Setelah mengucap itu Zidan langsung pergi. Meninggalkan Wina yang masih mencerna ucapannya. Apa hubungannya memberi payung dengan menyukai ibukota Austria?
Tunggu, seakan tersadar pada satu hal, Wina langsung melotot kaget. Ibukota Austria kan kota Wina! Nama kota yang sama dengan namanya. Berarti maksudnya Zidan mulai menyukainya? Benarkah? Ah, tidak mungkin.
Besoknya ternyata benar-benar hujan. Wina teringat perkataan Zidan, tidak bukan itu. Lebih tepatnya teringat perbincangannya dengan Zidan setelah hujan kemarin.
Tadi di kelas Zidan bersikap biasa saja. Tidak ada hal yang spesial. Seperti tidak pernah ada obrolan setelah hujan di antara mereka berdua. Wina memukul pelan kepalanya. Dia terlalu ge-er. Mungkin saja maksud perkataan Zidan kemarin itu bukan seperti yang dia pikirkan. Bisa jadi dia salah paham.

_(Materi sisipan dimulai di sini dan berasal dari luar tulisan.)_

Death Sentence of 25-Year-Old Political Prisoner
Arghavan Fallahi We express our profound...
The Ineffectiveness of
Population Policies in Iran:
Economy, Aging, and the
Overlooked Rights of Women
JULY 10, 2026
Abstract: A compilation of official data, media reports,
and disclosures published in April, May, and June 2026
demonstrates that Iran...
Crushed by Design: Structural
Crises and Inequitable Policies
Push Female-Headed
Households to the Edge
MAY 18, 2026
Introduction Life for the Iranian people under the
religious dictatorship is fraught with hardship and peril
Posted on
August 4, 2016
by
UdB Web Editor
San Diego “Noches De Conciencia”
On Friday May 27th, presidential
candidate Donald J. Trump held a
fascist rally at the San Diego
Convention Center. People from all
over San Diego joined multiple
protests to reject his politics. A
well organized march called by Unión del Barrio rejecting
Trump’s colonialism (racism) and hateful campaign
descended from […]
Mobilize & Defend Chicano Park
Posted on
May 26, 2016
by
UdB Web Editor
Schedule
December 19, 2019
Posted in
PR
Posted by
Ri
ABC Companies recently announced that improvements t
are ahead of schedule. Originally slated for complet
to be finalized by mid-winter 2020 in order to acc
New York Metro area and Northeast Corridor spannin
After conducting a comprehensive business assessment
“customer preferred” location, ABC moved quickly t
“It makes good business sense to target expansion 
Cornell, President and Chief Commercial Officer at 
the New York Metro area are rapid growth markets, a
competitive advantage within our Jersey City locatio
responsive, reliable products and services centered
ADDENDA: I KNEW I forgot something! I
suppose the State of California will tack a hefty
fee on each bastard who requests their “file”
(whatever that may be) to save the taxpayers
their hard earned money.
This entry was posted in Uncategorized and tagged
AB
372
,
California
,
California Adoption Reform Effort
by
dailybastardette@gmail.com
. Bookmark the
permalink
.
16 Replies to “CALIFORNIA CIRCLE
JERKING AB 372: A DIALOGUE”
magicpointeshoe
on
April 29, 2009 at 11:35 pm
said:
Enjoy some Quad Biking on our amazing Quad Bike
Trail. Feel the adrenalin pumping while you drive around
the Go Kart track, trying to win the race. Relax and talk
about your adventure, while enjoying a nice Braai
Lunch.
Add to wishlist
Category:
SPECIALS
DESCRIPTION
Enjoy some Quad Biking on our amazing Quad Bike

Hujan bertambah deras. Di tangan Wina ada payung pemberian Zidan. Payung berwarna abu-abu. Bukannya dipakai, benda itu malah menjadi objek yang menyita perhatian Wina.
Sebenarnya dia bisa saja segera pergi dengan payung itu. Menerobos hujan tanpa takut dirinya akan basah kuyup. Namun, hatinya enggan untuk pergi. Berharap setelah hujan dia akan bertemu lagi dengan Zidan. Lalu menanyakan maksudnya kemarin.
Benar saja, setelah hujan Zidan datang lagi. Di tempat yang sama seperti kemarin.
"Kenapa payungnya nggak dipake?" tanya Zidan.